Of course, the "dungeon" connotation of the garden-level apartment doesn't come from nowhere: Diminished natural light, faulty drainage and old construction can add up to a pretty dire scenario. For those used to larger or more airy spaces, the garden-level home can seem dark, small or downright depressing. But with a little investigation of the circumstances -- and an eye toward minimizing these effects -- a garden-level home can be just as comfy and charming as a Los Angeles bungalow or midtown condo.
Before buying or renting, consider the underlying and structural qualities of the space. Areas of damage can be subject to quick-fix solutions that leave the true problems unattended, so you'll need to look out not only for obvious water damage and cracks in the foundation, but also new plaster and drywall patches that might be covering up a bigger problem. Look at the street, including drainage systems, gutters and pavement quality, to determine whether or not flooding will be a concern.

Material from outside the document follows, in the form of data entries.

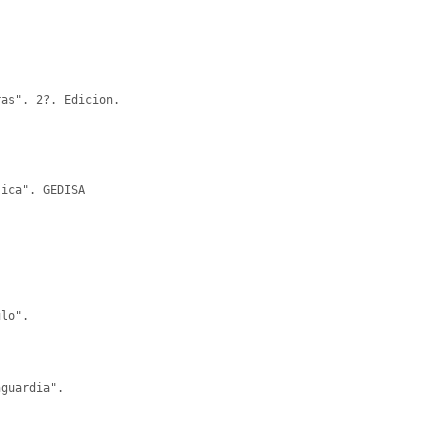
as". 2?. Edicion.

ica". GEDISA

lo".

guardia".
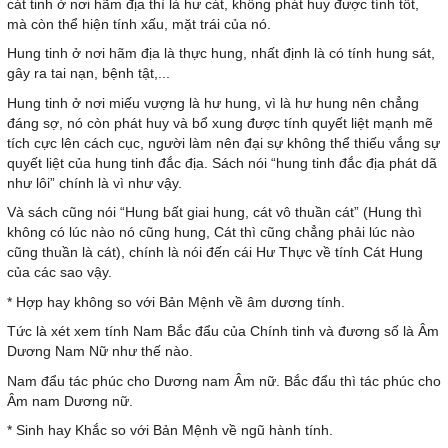
cát tinh ở nơi hãm địa thì là hư cát, không phát huy được tính tốt,
mà còn thể hiện tính xấu, mặt trái của nó.
Hung tinh ở nơi hãm địa là thực hung, nhất định là có tính hung sát,
gây ra tai nạn, bệnh tật,...
Hung tinh ở nơi miếu vượng là hư hung, vì là hư hung nên chẳng
đáng sợ, nó còn phát huy và bổ xung được tính quyết liệt mạnh mẽ
tích cực lên cách cục, người làm nên đại sự không thể thiếu vắng sự
quyết liệt của hung tinh đắc địa. Sách nói “hung tinh đắc địa phát dã
như lôi” chính là vì như vậy.
Và sách cũng nói “Hung bất giai hung, cát vô thuần cát” (Hung thì
không có lúc nào nó cũng hung, Cát thì cũng chẳng phải lúc nào
cũng thuần là cát), chính là nói đến cái Hư Thực về tính Cát Hung
của các sao vậy.
* Hợp hay không so với Bản Mệnh về âm dương tính.
Tức là xét xem tính Nam Bắc đẩu của Chính tinh và đương số là Âm
Dương Nam Nữ như thế nào.
Nam đẩu tác phúc cho Dương nam Âm nữ. Bắc đẩu thì tác phúc cho
Âm nam Dương nữ.
* Sinh hay Khắc so với Bản Mệnh về ngũ hành tính.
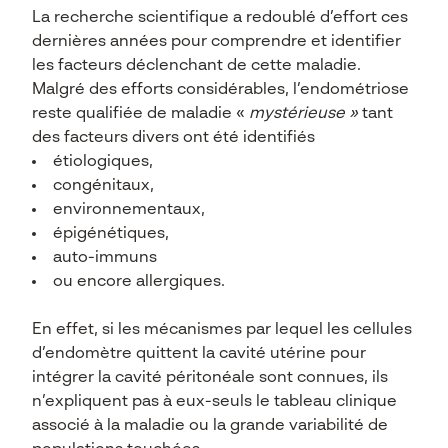
La recherche scientifique a redoublé d’effort ces
dernières années pour comprendre et identifier
les facteurs déclenchant de cette maladie.
Malgré des efforts considérables, l’endométriose
reste qualifiée de maladie «
mystérieuse »
tant
des facteurs divers ont été identifiés
étiologiques,
congénitaux,
environnementaux,
épigénétiques,
auto-immuns
ou encore allergiques.
En effet, si les mécanismes par lequel les cellules
d’endomètre quittent la cavité utérine pour
intégrer la cavité péritonéale sont connues, ils
n’expliquent pas à eux-seuls le tableau clinique
associé à la maladie ou la grande variabilité de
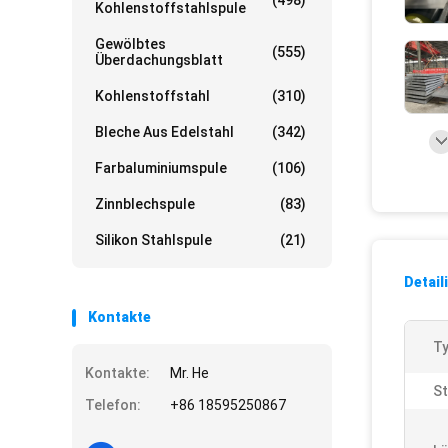
(498)
Kohlenstoffstahlspule
Gewölbtes
(555)
Überdachungsblatt
Kohlenstoffstahl
(310)
Bleche Aus Edelstahl
(342)
Farbaluminiumspule
(106)
Zinnblechspule
(83)
Silikon Stahlspule
(21)
Detail
Kontakte
Ty
Kontakte:
Mr. He
St
Telefon:
+86 18595250867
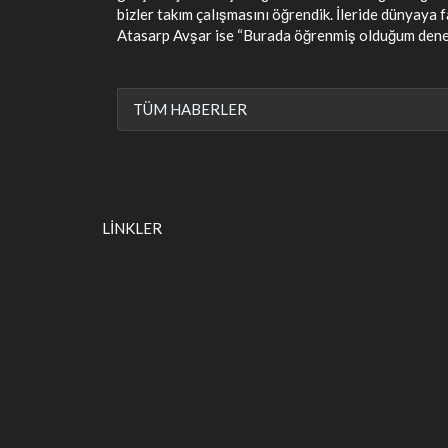
bizler takım çalışmasını öğrendik. İleride dünyaya f
Atasarp Avşar ise “Burada öğrenmiş olduğum deneyl
TÜM HABERLER
LİNKLER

Next, consider the living conditions inside. Architectural styles can vary widely and are quite subjective: The ultramodern, "industrial" look of one property might be the perfect fit for your style, or a more classically designed or renovated apartment -- identical to those in the floors above -- could suit you better. Of course, if you're buying, these stylistic concerns are remedied easily enough if you're willing to put in (or pay for) the labor, but you must consider whether you want to take on that sort of lengthy and inconvenient project.

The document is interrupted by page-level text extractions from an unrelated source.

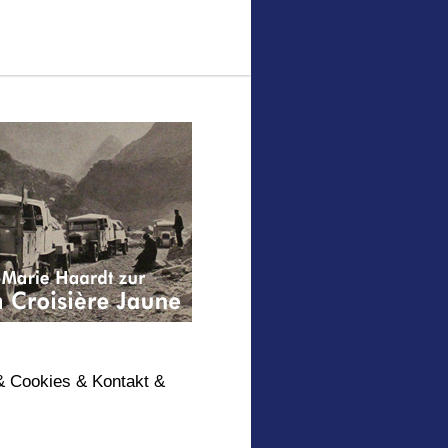
& Cookies & Kontakt &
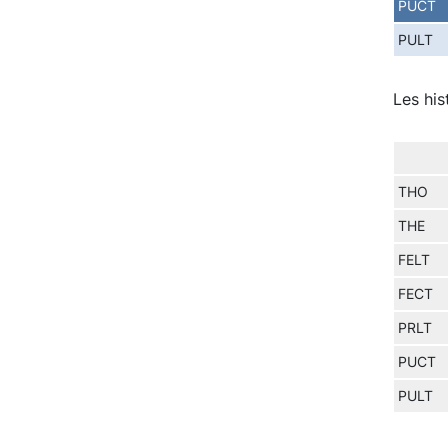
PUCT
PULT
Les his
THO
THE
FELT
FECT
PRLT
PUCT
PULT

Finally, think about the unchangeable aspects of the space: Windows provide natural light and are key to setting the tone and distinguishing your home from a dungeon. Ceiling height is rarely negotiable, but it contributes greatly to the overall feeling and flow. The amount of usable space is another concern, although there are plenty of resources and tips on urban living that can help you get the most out of these parts of the equation.